Guest opinion: The overdue need for tight O&G financial assurance rules

Leslie Robinson
Leslie Robinson

Members of the Grand Valley Citizens Alliance and the Battlement Concerned Citizens have spent two decades on the frontlines of oil and gas development in Garfield County. With 200-plus wells drilled within 1,000 feet of Battlement Mesa neighborhoods, we are at constant risk from the health, safety and environmental impacts of O&G development.

Years ago, we sat across the table from Matt Lepore, who was then the director of the Colorado Oil and Gas Conservation Commission, the state overseer of the industry. He told our members that the reason O&G pads could be drilled so close to homes was because the state O&G laws say it’s OK.

So our community worked to change those laws.

Our first foray into COGCC rulemaking addressed setbacks, because, at the time, pads could be built just 150 feet away from dwellings — a buffer of only 50 feet in case a 100-foot rig fell, burned or exploded. It took two decades, hundreds of hours of testimony, and thousands of constituents across the state to convince COGCC commissioners to move setbacks to 2,000 feet between pads, homes and schools.

The current “Financial Assurances” Rulemaking will determine how much O&G companies will have to put up as bonds to cover the costs of the end-of-life plugging, reclamation and abandonment of O&G pads.

We care about adequate bonding because the worst fear for Battlement Mesa residents came true: The company Ursa, which bought the natural gas leases from Antero Resources, who had purchased the mineral leases from Exxon, went bankrupt, leaving the future of hundreds of wells in Battlement Mesa and thousands of others in Rio Blanco and Garfield Counties in limbo.

Fortunately for Battlement residents and Colorado taxpayers, Ursa’s assets were sold to a local company, Terra Energy Partners, operating as TEP Rocky Mountain LLP, which is part of TEP; which bought the assets of WPX; which used to be owned by Williams Cos.
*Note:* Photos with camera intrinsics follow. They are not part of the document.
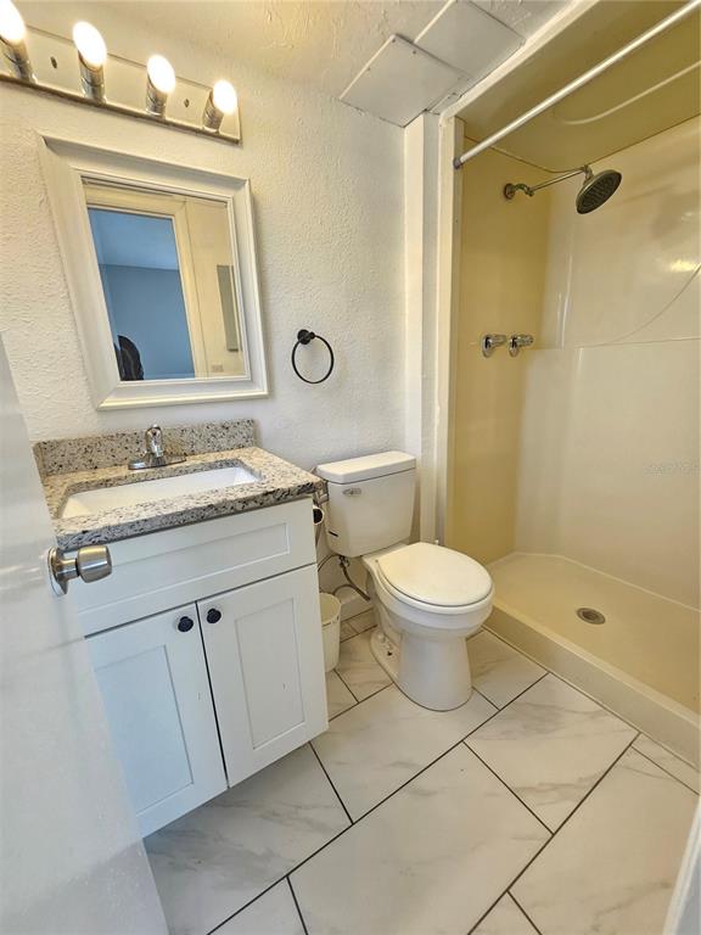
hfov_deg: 89.9
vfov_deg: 106.2
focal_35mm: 13
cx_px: 350
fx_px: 351
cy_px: 468
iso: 100
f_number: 2.2
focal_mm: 1.7
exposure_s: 1/60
As production levels drop, these assets could be sold several times more to companies with less funds to mitigate sites. Who ends up with the cleaning bill?
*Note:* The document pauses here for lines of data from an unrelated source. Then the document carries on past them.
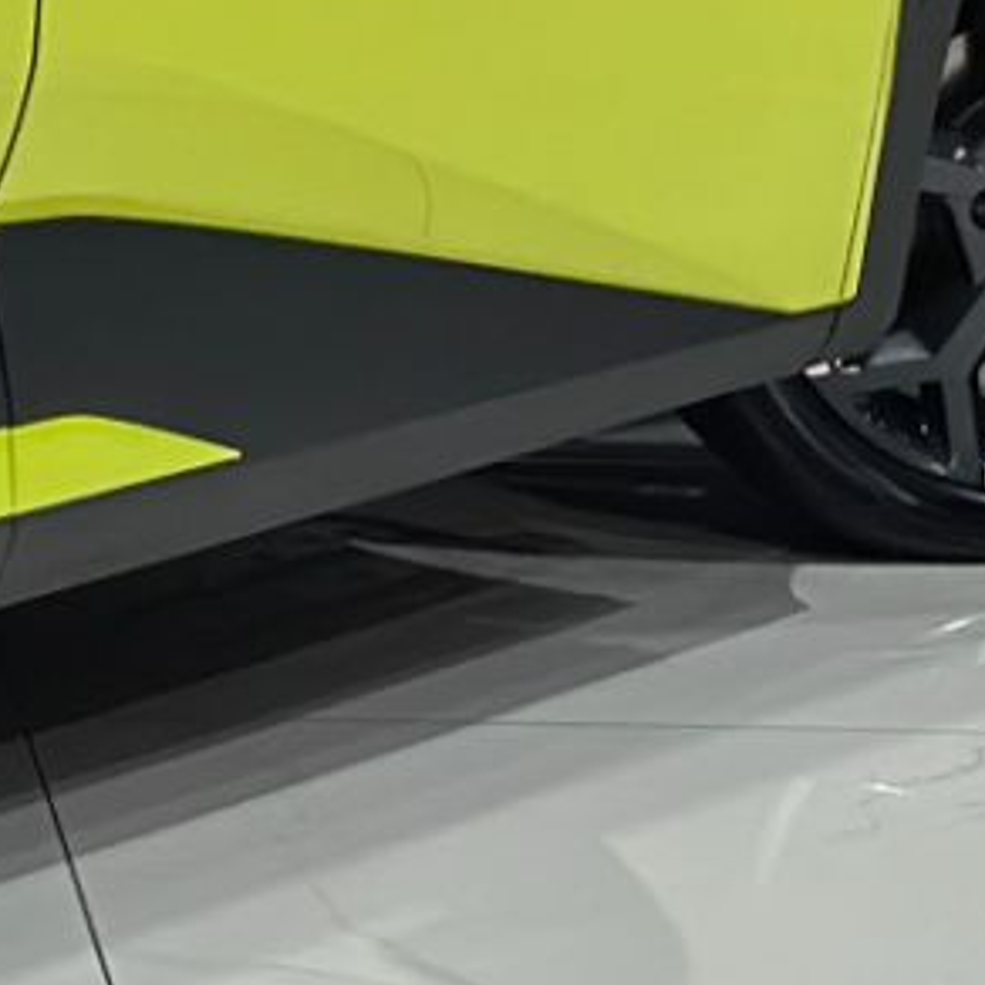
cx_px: -1100
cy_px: -142
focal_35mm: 279
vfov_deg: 6.2
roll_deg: -0.6
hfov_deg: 6.1
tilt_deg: -9.5
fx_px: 8982
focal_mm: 6.86
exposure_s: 1/120
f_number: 1.78
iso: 125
The thread of ownership and the financial responsibility to return well and pad sites to their natural state is the weak link that needs to be mended, and the laws governing bonding and mitigation should be the same statewide. It makes sense to our community that “if you drill it, you should pay to fix it.” Otherwise it’s left to the state to pursue the owner to pay for final remediation costs. And too often that owner has either abandoned the well or declared bankruptcy.

This is not an anti-O&G stance. It’s about wanting any industry to pay to clean up its messes without the bill being paid by us, the taxpayer.

Having better financial assurances regulations also puts a time frame on the eventual plugging at the outset before an O&G application is even approved. Every day that an abandoned well leaks and remains unplugged, and land is not remediated, the public suffers; health risks increase, health costs increase and the costs to plug, remediate and repair increase.

Garfield County has 12,000 previously drilled sites with only weak financial assurance rules in place, and it is estimated it will take at least $100,000 just to plug one abandoned well, let alone reclaim the whole site to its original natural state. That’s the cost of doing business; it’s not an expense that taxpayers should shoulder.

As with setbacks, our interest is to make sure COGCC commissioners hear from those who live in the frontlines like Battlement Mesa. We ask the COGCC to adopt financial assurance rules without loopholes or special favors to the O&G industry, acting on their primary responsibility to protect peoples’ quality of life and our environment.

Leslie Robinson chairs the Grand Valley Citizens Alliance.